### Task directions
Count the lines below that hold "indicating". Give the number without comment.

### Material for this exercise

■ ■ ■ ■

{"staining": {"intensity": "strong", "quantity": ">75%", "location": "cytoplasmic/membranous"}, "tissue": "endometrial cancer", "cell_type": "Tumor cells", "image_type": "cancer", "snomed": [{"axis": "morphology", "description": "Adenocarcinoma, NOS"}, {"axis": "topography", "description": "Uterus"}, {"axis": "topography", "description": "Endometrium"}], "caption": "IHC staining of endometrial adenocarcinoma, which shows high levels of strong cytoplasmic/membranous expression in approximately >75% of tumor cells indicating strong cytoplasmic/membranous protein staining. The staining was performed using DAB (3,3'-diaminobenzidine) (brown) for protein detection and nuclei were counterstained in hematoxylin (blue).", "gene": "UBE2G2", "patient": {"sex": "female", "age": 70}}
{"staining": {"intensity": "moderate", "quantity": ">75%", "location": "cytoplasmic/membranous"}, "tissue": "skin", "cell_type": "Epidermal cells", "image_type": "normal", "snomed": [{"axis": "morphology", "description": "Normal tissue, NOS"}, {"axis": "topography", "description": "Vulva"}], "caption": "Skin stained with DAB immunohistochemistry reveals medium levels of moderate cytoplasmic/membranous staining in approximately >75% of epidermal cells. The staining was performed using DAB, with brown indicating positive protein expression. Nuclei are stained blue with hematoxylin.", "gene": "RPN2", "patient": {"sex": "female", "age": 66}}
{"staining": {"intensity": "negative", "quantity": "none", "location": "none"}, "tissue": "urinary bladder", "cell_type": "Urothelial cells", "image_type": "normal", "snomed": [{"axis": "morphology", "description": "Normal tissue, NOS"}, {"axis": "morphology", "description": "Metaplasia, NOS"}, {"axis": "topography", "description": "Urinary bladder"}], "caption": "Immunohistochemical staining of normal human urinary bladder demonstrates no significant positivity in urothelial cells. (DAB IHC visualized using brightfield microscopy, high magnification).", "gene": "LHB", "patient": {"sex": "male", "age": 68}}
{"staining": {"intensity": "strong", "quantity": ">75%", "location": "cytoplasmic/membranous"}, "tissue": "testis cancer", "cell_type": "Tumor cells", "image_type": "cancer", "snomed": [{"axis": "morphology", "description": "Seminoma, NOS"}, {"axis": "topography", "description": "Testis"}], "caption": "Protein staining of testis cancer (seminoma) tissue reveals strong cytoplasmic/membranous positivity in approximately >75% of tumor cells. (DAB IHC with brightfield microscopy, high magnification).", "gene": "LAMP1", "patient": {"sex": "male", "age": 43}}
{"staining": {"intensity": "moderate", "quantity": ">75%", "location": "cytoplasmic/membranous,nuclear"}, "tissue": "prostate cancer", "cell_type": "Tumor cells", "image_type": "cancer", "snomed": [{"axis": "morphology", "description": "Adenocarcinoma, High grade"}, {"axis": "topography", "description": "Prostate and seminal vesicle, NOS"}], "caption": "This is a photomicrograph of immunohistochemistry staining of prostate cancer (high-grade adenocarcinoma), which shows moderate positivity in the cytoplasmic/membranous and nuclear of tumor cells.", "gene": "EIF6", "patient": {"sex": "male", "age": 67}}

■ ■ ■ ■

### Exercise answer
2